For opaque objects, do you scale the diffuse result by (1-R) since that is the amount of light that enters to do "body reflectance" as real-time rendering calls it? In Real-Time rendering, for their final modified Blinn-Phong equation, they do not multiply by (1-R).
There is a large amount of misconception surrounding how the Fresnel term influences the diffuse term.
Frequently people will tell you to use F( R ) for specular and (1 - F( R )) for diffuse, but this only leads to confusion, because while it is partly true, the Fresnel function takes 2 parameters, not 1, and it is the 2nd parameter that needs attention here.
float SchlickFresnel( float _F0, float _fU ) {
return _F0 + (1.0 - _F0) * Pow5( 1.0 - _fU );
}
When calculating specular, you are interested in how much light is bounced off the surface as a result of Fresnel and into your eye, so you call this function via:
SchlickFresnel( R, VdotH )
This takes a
view (or
eye) vector and the half-vector, which makes it view-dependent.

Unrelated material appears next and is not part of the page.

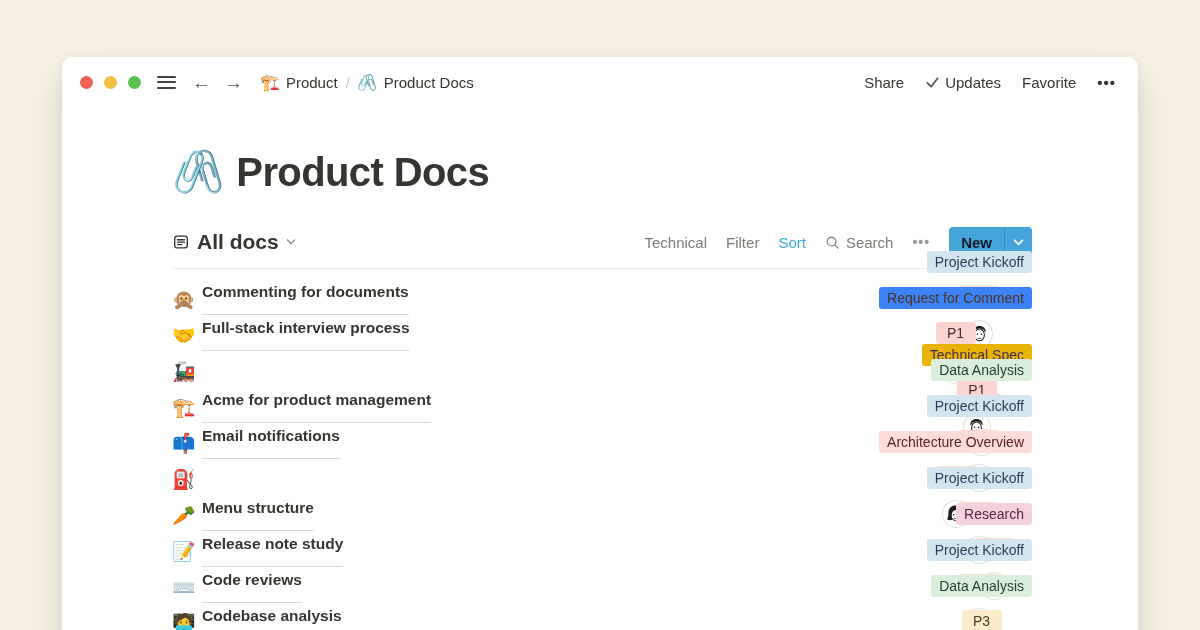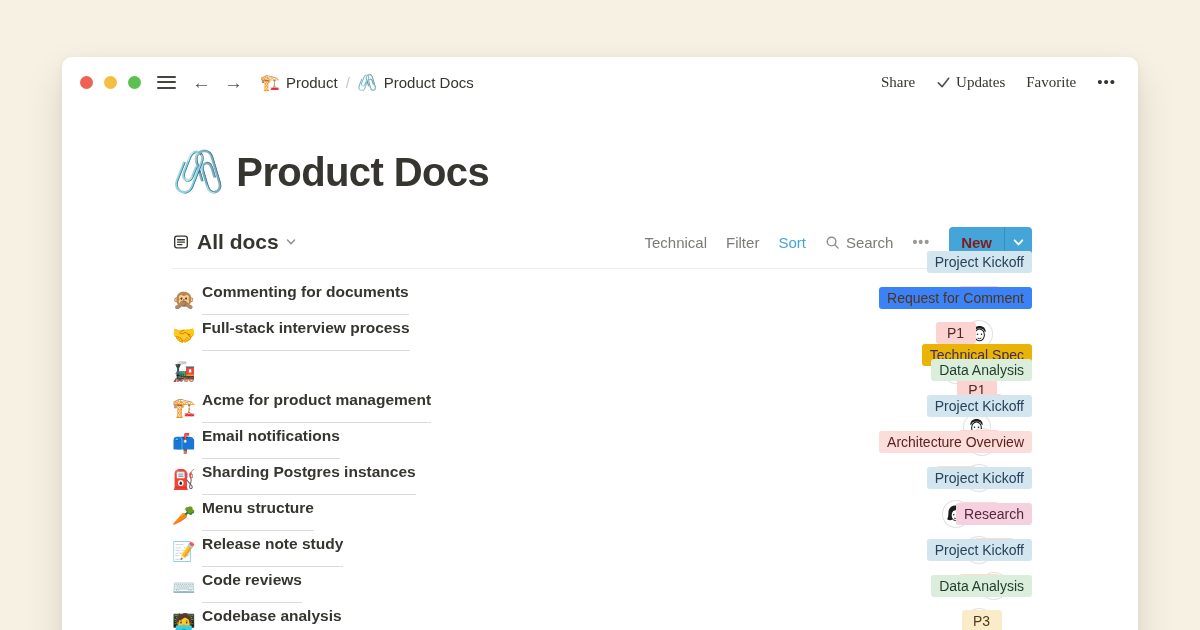"Share" .tb-action { font-family: Liberation Serif, serif -> none }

How much is going into diffuse based on the Fresnel term has absolutely nothing to do with where the eye is. It has only to do with the angle at which the light hits the surface of the object, so diffuse uses the following call:
(1 - SchlickFresnel( R, LdotN ))
See equations 5 and 6 here:
http://research.tri-ace.com/Data/course_note_practical_implementation_at_triace.pdfThat paper also provides a correct physically based Blinn-Phong.
Any BRDF that uses a Fresnel term in the specular should also scale down the diffuse in this same manner. If this is ever omitted in the diffuse term, it is only for performance issues.